- _Lista de tarefas_:
1 > Responda, com base no trecho sobre as propostas para os Cursos de direção veicular:
(a) Segundo o trecho, o que será decidido no primeiro debate entre os parlamentares?
(b) Na solução intermediária, em que modalidade seria exigido o Curso teórico?
(c) Quanto às aulas práticas, entre quais opções o candidato poderia escolher?
2 > Prossiga com o texto sobre as propostas para os Cursos de direção veicular a partir da última frase apresentada.

- _Trecho_:
↓↓↓

Isto significa que o primeiro debate a ser travado entre os parlamentares será para decidir qual a melhor proposta legislativa: desobrigar a realização dos Cursos ou limitá-los à modalidade presencial, ou, ainda, a adoção de uma solução intermediária, que contemple ambas as ideias externadas pelos autores dos citados Projetos: exigir o Curso teórico, de forma presencial (já que não faz sentido se falar em Curso de prática de direção veicular a distância), e permitir a escolha do candidato quanto às aulas práticas: de forma autônoma ou em uma Autoescola.

↑↑↑

- _Dados fornecidos_:

↓↓↓

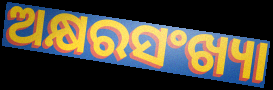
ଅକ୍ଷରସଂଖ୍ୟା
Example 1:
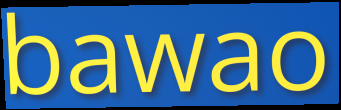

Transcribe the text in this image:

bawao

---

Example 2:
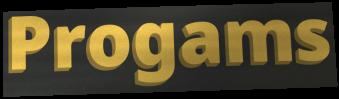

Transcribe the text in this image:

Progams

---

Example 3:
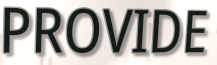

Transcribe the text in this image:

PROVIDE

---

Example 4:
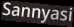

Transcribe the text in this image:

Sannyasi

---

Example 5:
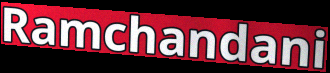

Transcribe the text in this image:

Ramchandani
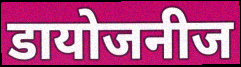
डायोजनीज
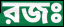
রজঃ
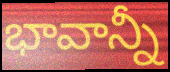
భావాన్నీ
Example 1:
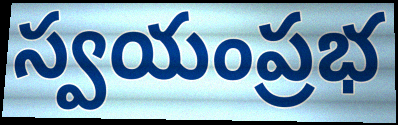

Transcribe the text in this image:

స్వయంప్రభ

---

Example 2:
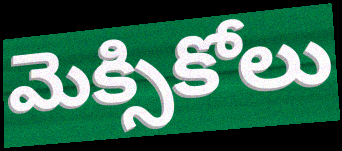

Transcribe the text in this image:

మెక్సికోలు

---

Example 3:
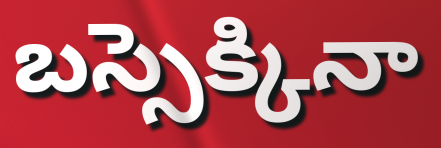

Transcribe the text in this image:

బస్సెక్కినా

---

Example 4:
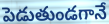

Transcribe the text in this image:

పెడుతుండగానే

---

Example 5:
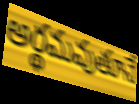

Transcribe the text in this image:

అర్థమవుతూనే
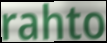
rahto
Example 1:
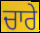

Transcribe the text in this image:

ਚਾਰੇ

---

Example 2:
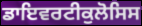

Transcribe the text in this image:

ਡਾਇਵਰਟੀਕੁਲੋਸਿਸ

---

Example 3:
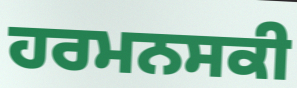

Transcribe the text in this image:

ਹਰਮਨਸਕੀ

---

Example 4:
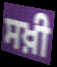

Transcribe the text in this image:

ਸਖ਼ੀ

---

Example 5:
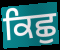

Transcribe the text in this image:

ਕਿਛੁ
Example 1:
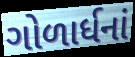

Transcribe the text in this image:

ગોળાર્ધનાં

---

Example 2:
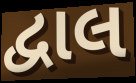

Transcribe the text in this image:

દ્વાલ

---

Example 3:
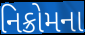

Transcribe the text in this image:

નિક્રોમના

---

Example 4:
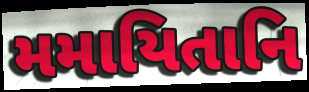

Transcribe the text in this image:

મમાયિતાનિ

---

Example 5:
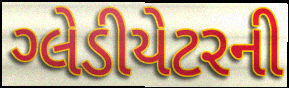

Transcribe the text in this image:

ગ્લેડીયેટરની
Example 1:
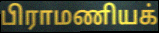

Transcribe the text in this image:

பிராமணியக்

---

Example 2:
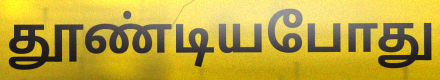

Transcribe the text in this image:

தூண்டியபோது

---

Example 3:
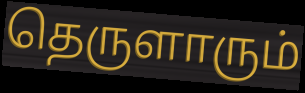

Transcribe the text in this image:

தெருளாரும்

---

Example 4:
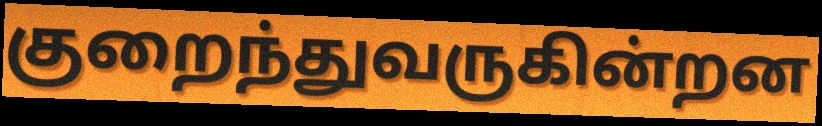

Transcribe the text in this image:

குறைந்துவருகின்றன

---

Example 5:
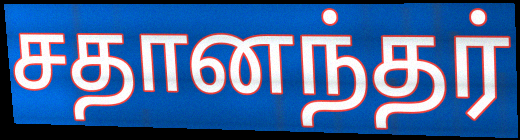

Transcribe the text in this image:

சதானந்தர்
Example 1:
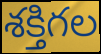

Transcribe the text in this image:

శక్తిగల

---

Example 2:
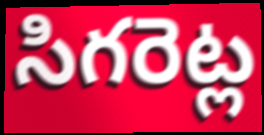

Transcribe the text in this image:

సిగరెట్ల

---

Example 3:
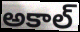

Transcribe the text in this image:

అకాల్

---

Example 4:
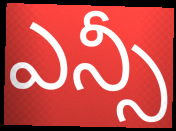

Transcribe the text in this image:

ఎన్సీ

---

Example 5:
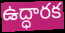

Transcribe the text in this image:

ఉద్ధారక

↑↑↑

- _Resultados das tarefas_:
1 >
(a) Qual é a melhor proposta legislativa: desobrigar a realização dos Cursos, limitá-los à modalidade presencial ou adotar uma solução intermediária.
(b) Na modalidade presencial.
(c) Fazê-las de forma autônoma ou em uma Autoescola.

2 >
Há, entretanto, um problema maior, no atual direcionamento destes dois PLs pela Mesa Diretora da Câmara dos Deputados, que, se não sanado, implica em uma não avaliação rápida destas propostas: os dois Projetos, agora apensados um ao outro, NÃO foram direcionados para Comissão de Viação e Transportes, para designação de relator específico para esta matéria, mas se entendeu por bem apensá-los a um 3º PL: o de n. 3.385/15 (Dep Fed Mário Negromonte Jr. – PP/BA), que versa sobre outro assunto bem polêmico (e com proposta contrária ao entendimento do atual Presidente da República, bem como ao que já consta da mais recente Resolução do Contran sobre o tema, de n. 778/19): o Projeto pretende incluir no CTB a obrigatoriedade de aula em simulador de direção veicular antes do início das aulas práticas diretamente no veículo (o que, obviamente, aniquilaria a pretensão de aulas totalmente autônomas).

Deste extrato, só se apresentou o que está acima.